20.11.12

Reykjavik

Upon arrival in Reykjavik, plans to move to this city and country began taking root in our hearts and imaginations. 
So clean, so beautiful, so inspiring. 
How can you not love a city that designs their capital buildings to look like the ones below?
Can you spot Ted's face, heading down into its entrance? 
And did you know that the oldest extant parliamentary institution in the world, the Althingi or the "all thing" is in Iceland?
Our first evening in Reykjavik, we stayed in a hostel not really worth mentioning, except for the fact that our room included two free tiny bottles of wine and a game of Othello
That first evening we explored until three in the morning, baffled by the sun's refusal to set.
Smekkleysa, or "bad taste" records in the heart of Reykjavik has been and is the fertile womb for musical expression/experimentationin Iceland (famous for birthing, among many other bands, The Sugarcubes).
 
As mentioned elsewhere, our home while in Reykjavik was the couch at Mr. Birgur Baldursson's apartment. Mr. B (seen in the picture below) possessed an unending supply of facts and figures about his country/Scandinavian cultures in general, which we sopped up greedily. What would start out as a morning conversation with him about myriad random topics would turn into a mid to late afternoon treatise on the differences between Danish and Icelandic or an in depth youtube exploration session. Lovely individual, king of Reykjavik, you Birgur!
Those knitters are fast in Reykjavik!
One evening stroll, after independence day festivities (June 17th), we found the alleyway below. It was probably around midnight or one in the morning and even though the Icelanders had indeed celebrated their independence quite heavily, this late night/early morning romp revealed no trash to be found anywhere on the street. No where. It was amazing to witness, considering the fact that we have come to expect litter as a fact of human existence.
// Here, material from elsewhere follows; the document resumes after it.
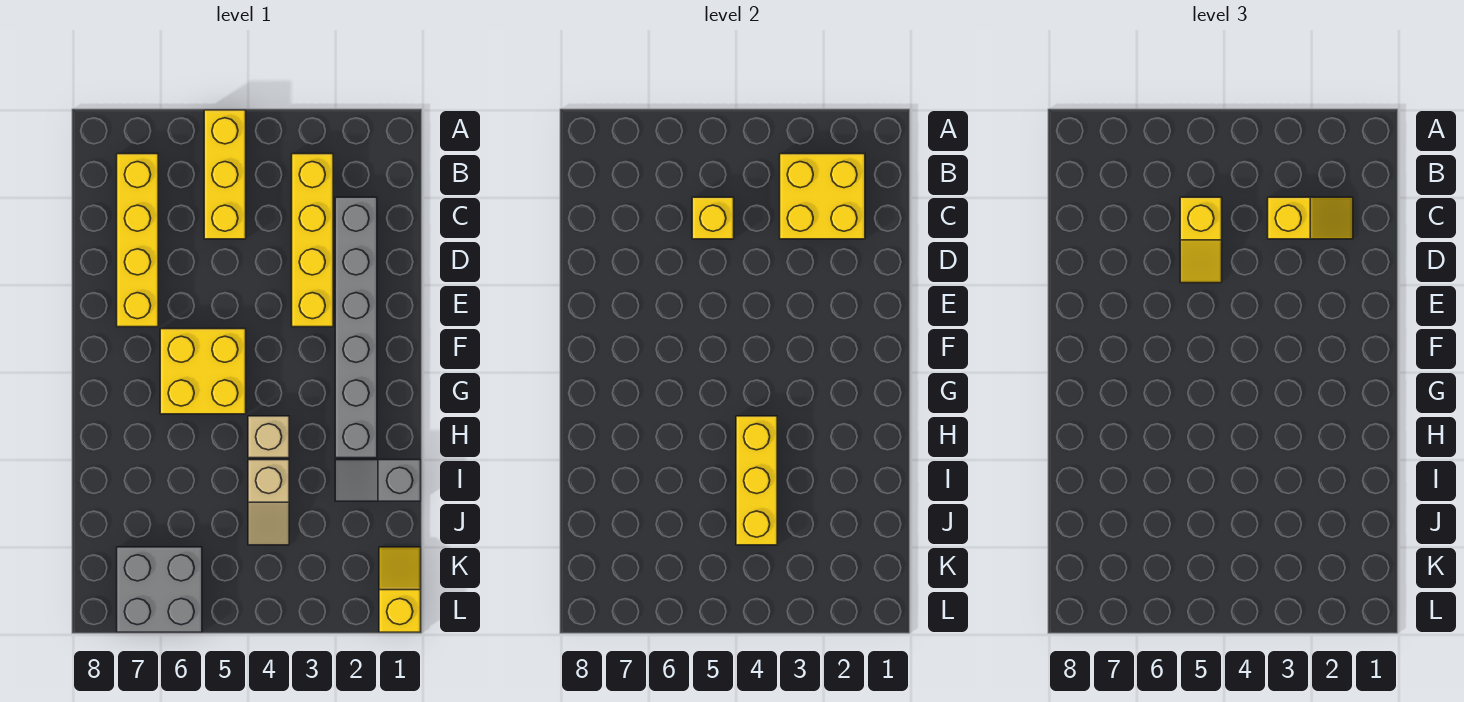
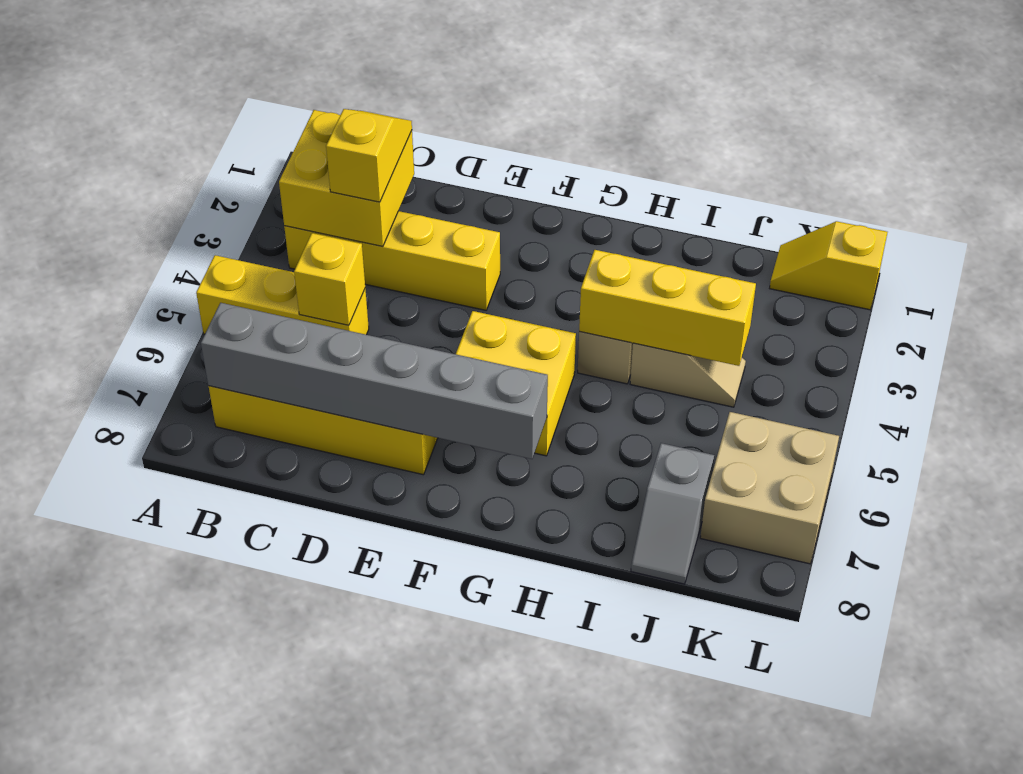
grey brick C2:H2 level 1 -> grey brick B7:G7 level 2
yellow slope C5:D5 level 3 top C -> none
grey slope I1:I2 level 1 top 1 -> grey slope J7:J8 level 1 top 7
grey brick K6:L7 level 1 -> tan brick K6:L7 level 1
After spending just a few days in Reykjavik, we began to see the same faces and hung out more and more with them. David, the lovely Englishman on the left, owned and ran the amazing coffee shop in the background which we went to most everyday in Reykjavik after we sampled his tea collection and incredible wit and wisdom.
When we returned to Reykjavik after the big ring road adventure, we noticed what we thought were gigantic rasta beanies on the newly installed bookcase shelves. After David called us a bunch of "bloody American ninnies" he explained that these beanies were, in fact, tea cozies.
We uncovered some runic graf in our wanderings about the town.
And some tie stylings
As well as some glitter mountains
and some youths in search of identity/belonging/a photoshoot.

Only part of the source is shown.